• **ABOUT THIS EXERCISE**: Restate the whole listing below word for word and keep the images out.
+ + + + +
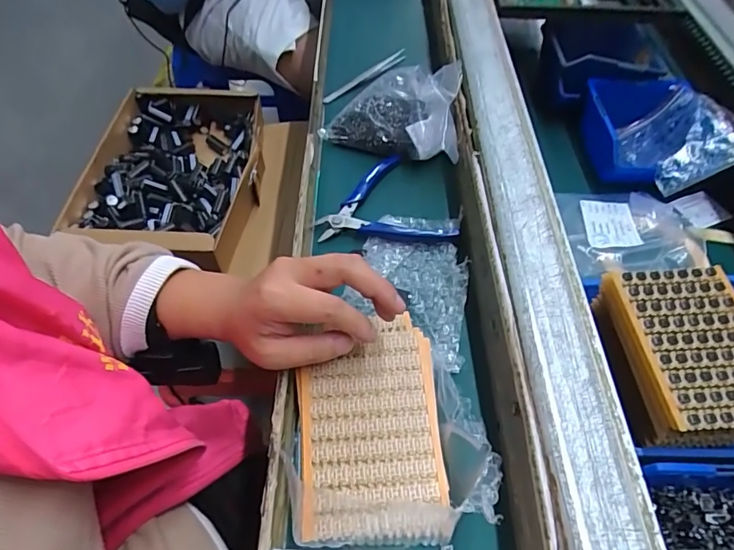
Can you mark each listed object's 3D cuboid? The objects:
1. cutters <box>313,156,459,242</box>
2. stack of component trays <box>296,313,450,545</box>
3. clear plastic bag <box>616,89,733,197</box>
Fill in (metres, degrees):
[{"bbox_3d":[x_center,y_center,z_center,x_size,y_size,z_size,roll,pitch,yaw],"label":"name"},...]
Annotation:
+ + + + +
• **RESULT OF THE TASK**:
Can you mark each listed object's 3D cuboid? The objects:
1. cutters <box>313,156,459,242</box>
2. stack of component trays <box>296,313,450,545</box>
3. clear plastic bag <box>616,89,733,197</box>
Fill in (metres, degrees):
[{"bbox_3d":[x_center,y_center,z_center,x_size,y_size,z_size,roll,pitch,yaw],"label":"name"},...]
Annotation:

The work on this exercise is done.